TEXT EXCERPT:
*** Begin section ***

When the new memory state $M_t$ is generated by a Bayesian update from the previous one $M_{t-1}$ and the new observation $O_t$ , it's a sufficient statistic of these information sources for the world state $W_t$ , so that $M_t$ keeps all the information about the world that was remembered or observed:

$I(W_t;M_t)=I(W_t;(M_{t-1},O_t))$

As this is all the information available, other ways to update can only have less information.

The amount of information gained by a Bayesian update is

$I(W_t;(M_{t-1},O_t))-I(W_t;M_{t-1})$

$=\mathrm E\left[\log\frac{\Pr(W_t,M_{t-1},O_t)}{\Pr(W_t)\Pr(M_{t-1},O_t)}-\log\frac{\Pr(W_t,M_{t-1})}{\Pr(W_t)\Pr(M_{t-1})}\right]$

$=\mathrm E\left[\log\frac{\Pr(W_t,M_{t-1},O_t)}{\Pr(W_t,M_{t-1})}-\log\frac{\Pr(M_{t-1},O_t)}{\Pr(M_{t-1})}\right]$

$=\mathrm E[\log\Pr(O_t|W_t,M_{t-1})-\log\Pr(O_t|M_{t-1})]$

*** End section ***

ASSIGNED TASK 1:
Answer these about the text on Bayesian memory updates:
(a) From what two sources is the new memory state generated?
(b) For what is the new memory state a sufficient statistic of those sources?
(c) According to the text, what can other ways to update only have?
ASSIGNED TASK 2: Transcribe the part of the text on Bayesian memory updates that opens with the words containing "When the new" and closes with "have less information.".
ASSIGNED TASK 3: Name every distinct variable symbol in the text on Bayesian memory updates, with what the text calls each one.

DATA LISTING:

*** Begin section ***

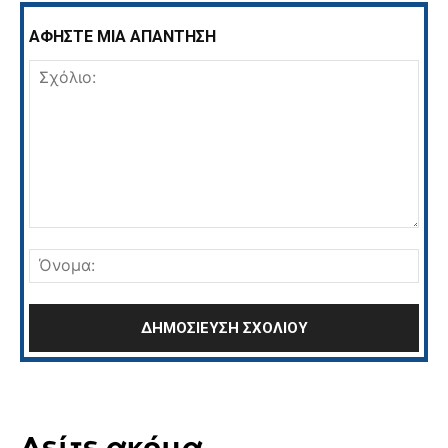
ΑΦΗΣΤΕ ΜΙΑ ΑΠΑΝΤΗΣΗ
Σχόλιο:
Όνο
Δείτε ακόμα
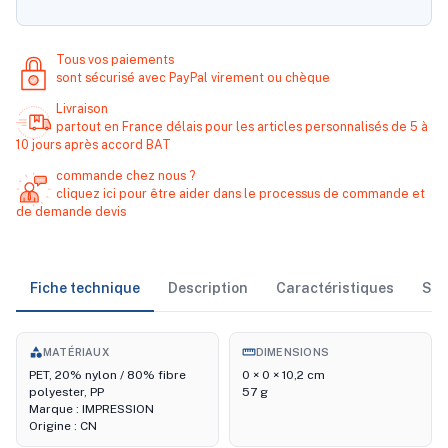
Tous vos paiements
sont sécurisé avec PayPal virement ou chèque
Livraison
partout en France délais pour les articles personnalisés de 5 à
10 jours après accord BAT
commande chez nous ?
cliquez ici pour être aider dans le processus de commande et
de demande devis
Fiche technique
Description
Caractéristiques
Sto
category
straighten
MATÉRIAUX
DIMENSIONS
PET, 20% nylon / 80% fibre
0 × 0 × 10,2 cm
polyester, PP
57 g
Marque : IMPRESSION
Origine : CN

*** End section ***

SOLUTION 1:
(a) The previous memory state $M_{t-1}$ and the new observation $O_t$.
(b) The world state $W_t$.
(c) Less information.

SOLUTION 2:
When the new memory state $M_t$ is generated by a Bayesian update from the previous one $M_{t-1}$ and the new observation $O_t$ , it's a sufficient statistic of these information sources for the world state $W_t$ , so that $M_t$ keeps all the information about the world that was remembered or observed:

$I(W_t;M_t)=I(W_t;(M_{t-1},O_t))$

As this is all the information available, other ways to update can only have less information.

SOLUTION 3:
$M_t$: the new memory state
$M_{t-1}$: the previous memory state
$O_t$: the new observation
$W_t$: the world state